> **Texte proposé**:
################

L’Accès aux autres mondes
Savoir demander à la nature sa force quand elle peut vous la donner, pendant sa période faste, de l’éveil à la floraison, de la fin mars à la mi-août, et même durant la rémission glorieuse de septembre, jusqu’à ce que la mort nécessaire reprenne ses droits en ce deuxième jour de novembre où la terre à son tour semble s’endeuiller et entre à nouveau en sommeil.
Ne pas craindre le contact : mettre sa peau contre l’écorce du chêne ou du frêne, selon l’affinité ressentie. Percevoir leur vibration profonde, s’abandonner à l’apaisement qui alors envahit, se soumettre à l’alchimie de la sève qui vous accorde aux rythmes de l’univers et vous relie à ses différents règnes. Mariez-vous à votre arbre favori. Marchez pieds nus. Que les forces bienfaisantes du sol pénètrent en vous par les chakras plantaires. Laissez-vous enterrer avec, à hauteur du visage, une simple grille de branchages pour vous permettre de respirer. Qu’en ces noces, où vie et mort semblent s’unir, en ce lieu d’obscur échange, la terre vous charge de ses énergies mères, d’où mystérieusement sourd le végétal, que ce rite soit signe d’amitié, d’alliance, reconnaissance de ce que le corps en reçoit chaque jour.
Mettez-vous à l’écoute du vent, des sources, de la pluie qui nous vient du ciel, rafale, crépitement, ou murmure, douceur où respire l’âme, quand elle court sur des lits de gravier ou de sable, et de ces présences insoupçonnées qu’il faut apprendre à percevoir.
Nous touchons là au point central de l’enseignement de Mario, affiner ses perceptions pour acquérir la vue éthérique et voir dans l’astral.
Si le bas-astral, l’égout de l’univers, est le lieu des pires rencontres avec les entités inférieures, les morts, les larves, en quête d’un corps à parasiter, et qui se logent dans le bas-ventre, le foie et le système cérébro-spinal, dès que l’on se trouve assez protégé, assez purifié, bref assez fort pour franchir ce seuil, les élémentaux se montrent, puis les esprits de la forêt.
La nuit, à la pleine lune ou parfois par temps obscur, quand les yeux se sont habitués à la pénombre, on les perçoit, brouillards légers, substances transparentes, subtiles, déployées en écharpes qui se déroulent et prennent forme, éclairant les ténèbres du sous-bois.
« Il faut apprendre à les distinguer, je n’invente rien », explique Mario en me tendant une photo de gnome vu de dos, petite taille, bonnet pointu, s’appuyant d’un bras à un tronc d’arbre. « Celle-ci est très nette, mais en voici une autre, banale à première vue. Pourtant dans la grisaille des taillis, s’inscrit la forme immense d’un chaman sibérien. Regardez le ciel avec attention. Vous y verrez des visages, des profils se détacher sur ce fond neutre. Nous ne sommes jamais seuls. »

################

> **Énoncé**: Relevez dans le texte toutes les parties du corps où se logent les êtres du bas-astral.

> **Données fournies**:
################

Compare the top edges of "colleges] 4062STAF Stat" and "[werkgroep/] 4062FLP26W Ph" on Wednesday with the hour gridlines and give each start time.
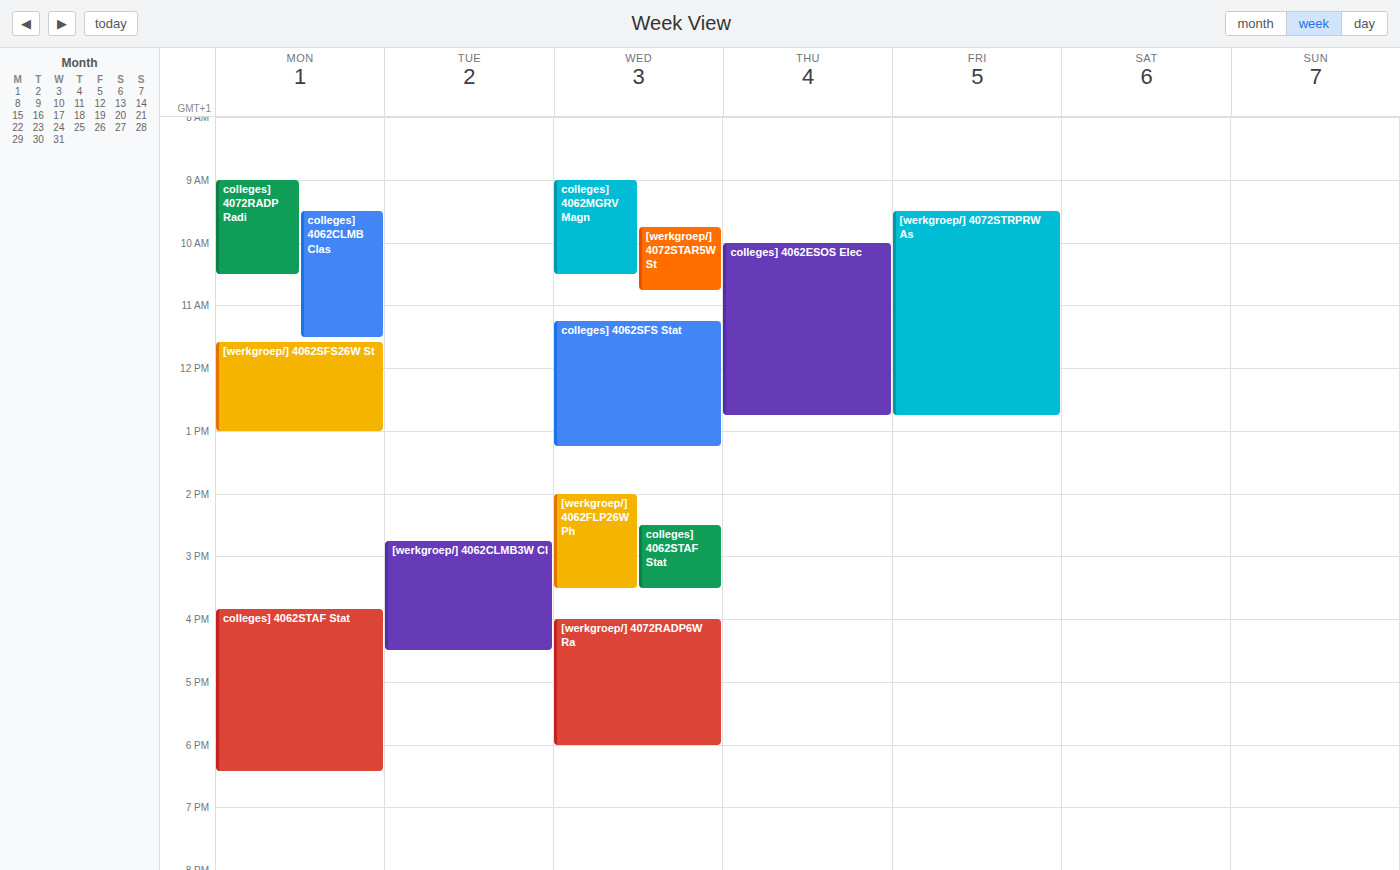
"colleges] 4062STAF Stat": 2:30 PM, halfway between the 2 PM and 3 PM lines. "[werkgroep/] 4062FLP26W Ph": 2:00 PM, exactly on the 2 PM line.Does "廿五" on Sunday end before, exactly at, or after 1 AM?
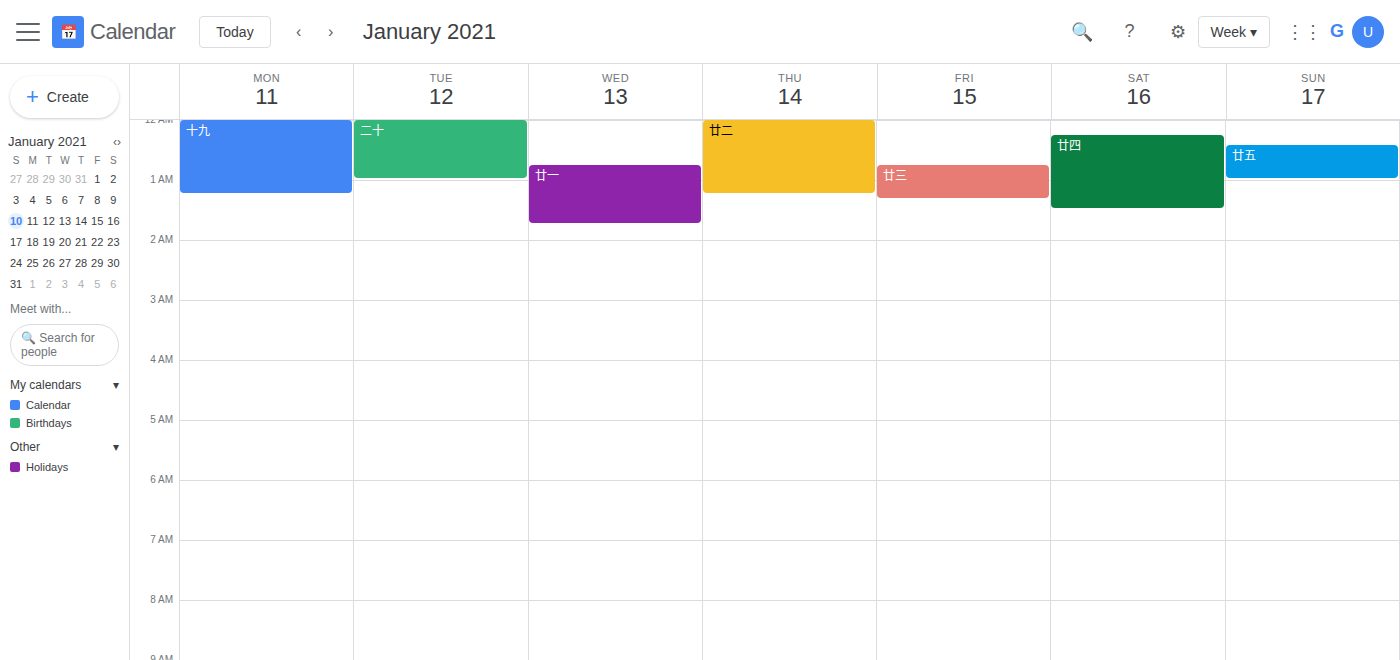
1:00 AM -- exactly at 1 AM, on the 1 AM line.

################

> **Corrigé**: Le bas-ventre, le foie et le système cérébro-spinal.